■ TASK DESCRIPTION:
In the entries below, find every line with "edificios" and copy it.

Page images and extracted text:
- Opening Delimiter -
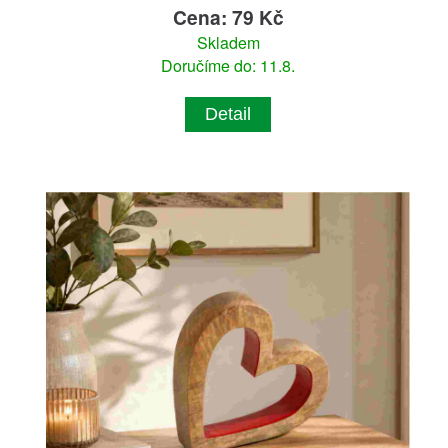
Cena: 79 Kč
Skladem
Doručíme do: 11.8.
Detail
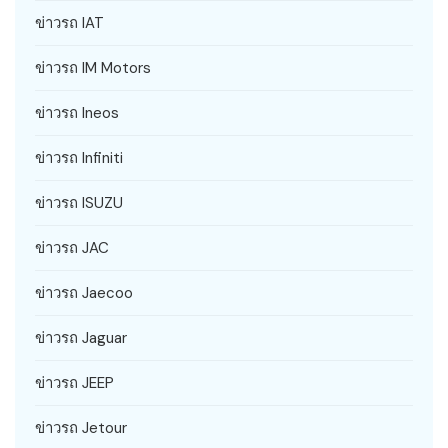
ข่าวรถ IAT
ข่าวรถ IM Motors
ข่าวรถ Ineos
ข่าวรถ Infiniti
ข่าวรถ ISUZU
ข่าวรถ JAC
ข่าวรถ Jaecoo
ข่าวรถ Jaguar
ข่าวรถ JEEP
ข่าวรถ Jetour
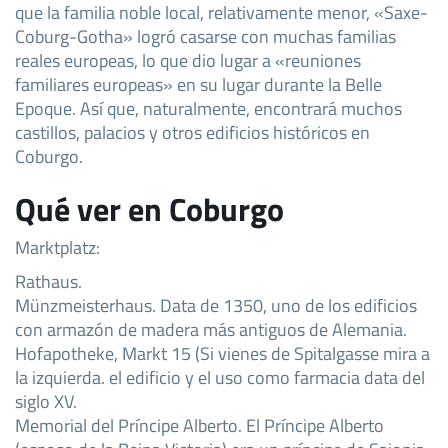
que la familia noble local, relativamente menor, «Saxe-
Coburg-Gotha» logró casarse con muchas familias
reales europeas, lo que dio lugar a «reuniones
familiares europeas» en su lugar durante la Belle
Epoque. Así que, naturalmente, encontrará muchos
castillos, palacios y otros edificios históricos en
Coburgo.
Qué ver en Coburgo
Marktplatz:
Rathaus.
Münzmeisterhaus. Data de 1350, uno de los edificios
con armazón de madera más antiguos de Alemania.
Hofapotheke, Markt 15 (Si vienes de Spitalgasse mira a
la izquierda. el edificio y el uso como farmacia data del
siglo XV.
Memorial del Príncipe Alberto. El Príncipe Alberto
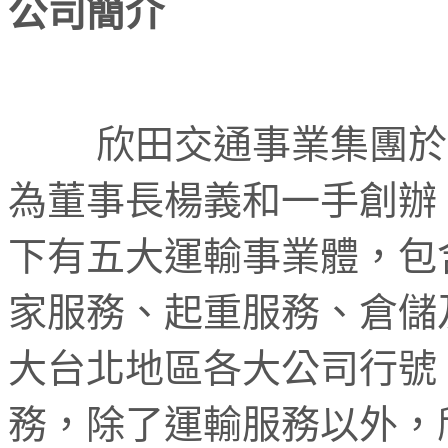
公司簡介
欣田交通事業集團於
為董事長楊義和一手創辦
下有五大運輸事業體，包
家服務、起重服務、倉儲
大台北地區各大公司行號
務，除了運輸服務以外，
- Closing Delimiter -
■ ANSWER TO THIS EXERCISE:
castillos, palacios y otros edificios históricos en
Münzmeisterhaus. Data de 1350, uno de los edificios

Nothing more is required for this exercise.